Merger Reviews Likely to Address More Expansive—and Possibly New—Theories of Harm
Previously, as a member of the Republican-controlled Federal Trade Commission (“FTC”), Commissioner Rebecca Kelly Slaughter chided both the FTC Staff and her fellow Commissioners for, in her estimation, a failure to consider expansive theories of harm in their merger review process. For example, in dissenting from the approval of a merger in the pharmaceutical industry, Commissioner Slaughter explained:
Vigorous enforcement of the antitrust laws helps protect and promote the competitive environment that supports strong incentives for research and development and leads to greater innovation.

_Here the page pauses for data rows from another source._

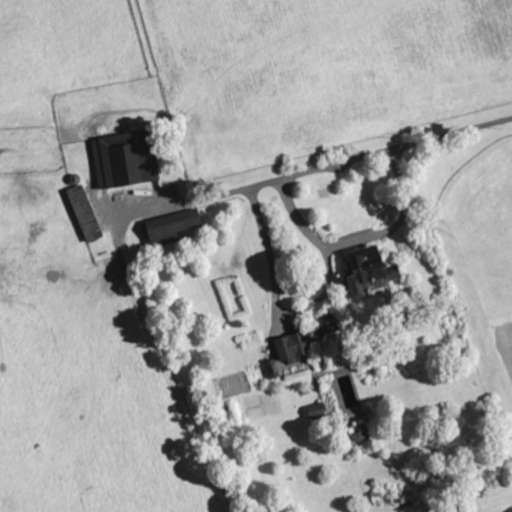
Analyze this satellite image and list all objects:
building: (123, 159)
road: (323, 167)
building: (83, 212)
road: (396, 222)
building: (170, 226)
building: (366, 273)
road: (303, 307)
building: (326, 323)
building: (292, 345)
building: (316, 409)
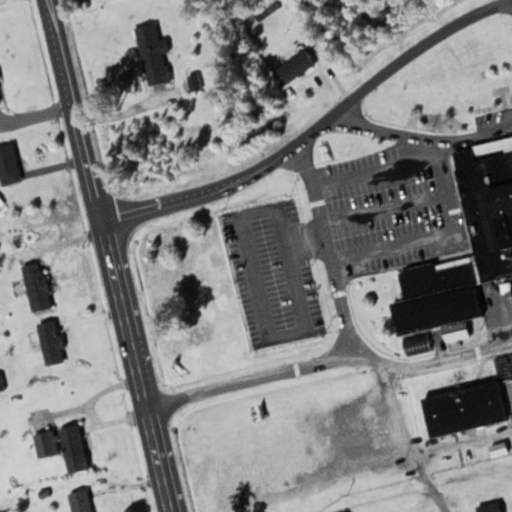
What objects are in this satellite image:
building: (151, 57)
building: (290, 68)
parking lot: (493, 119)
road: (312, 130)
road: (422, 136)
building: (7, 163)
road: (376, 173)
parking lot: (388, 207)
road: (384, 208)
building: (492, 228)
road: (440, 236)
road: (327, 248)
building: (467, 248)
road: (110, 255)
parking lot: (275, 268)
building: (34, 285)
road: (255, 285)
building: (435, 311)
building: (48, 341)
building: (418, 342)
building: (415, 344)
road: (328, 359)
building: (510, 386)
building: (471, 407)
building: (460, 408)
road: (406, 439)
building: (487, 507)
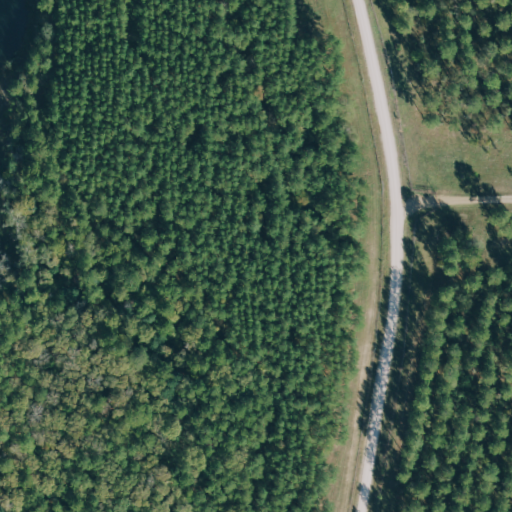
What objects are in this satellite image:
road: (467, 197)
road: (413, 255)
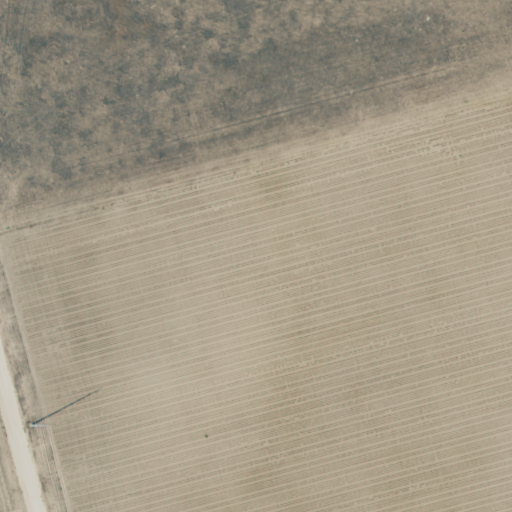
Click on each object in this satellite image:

Innovation also helps lead to better outcomes for consumers in the form of lower prices, higher quality, and more choices. Thus, it is essential to scrutinize closely whether a merger is likely to diminish innovation competition by incentivizing the merged firm to curtail its innovative efforts, including investment in research and development, below the level that would prevail in the absence of the merger.
Now, as Acting Chair firmly in control of the FTC, and with a majority of like-minded Commissioners looming once vacancies are filled by the Biden administration, Commissioner Slaughter appears intent on ensuring that future merger reviews address expansive, and perhaps additional, theories of harm. The recent announcement of the creation of a multilateral working group to build a new approach to pharmaceutical mergers is a step in that direction. Among other things, this new working group has been tasked with coming up with “fresh approaches that fully analyze and address the varied competitive concerns that these mergers and acquisitions raise,” giving consideration to the following questions:
How can current theories of harm be expanded and refreshed?
What is the full range of a pharmaceutical merger’s effects on innovation?
In merger review, how should conduct such as price fixing, reverse payments, and other regulatory abuses be considered?
What evidence would be needed to challenge a transaction based on any new or expanded theories of harm?
What types of remedies would work in the cases to which those theories are applied?
What has been learned about the scope of assets and characteristics of firms that make successful divestiture buyers?
As the spotlight on consolidation in the health care industry continues to shine, it is fair to expect that the product of this new working group will be extrapolated to all types of health care transactions.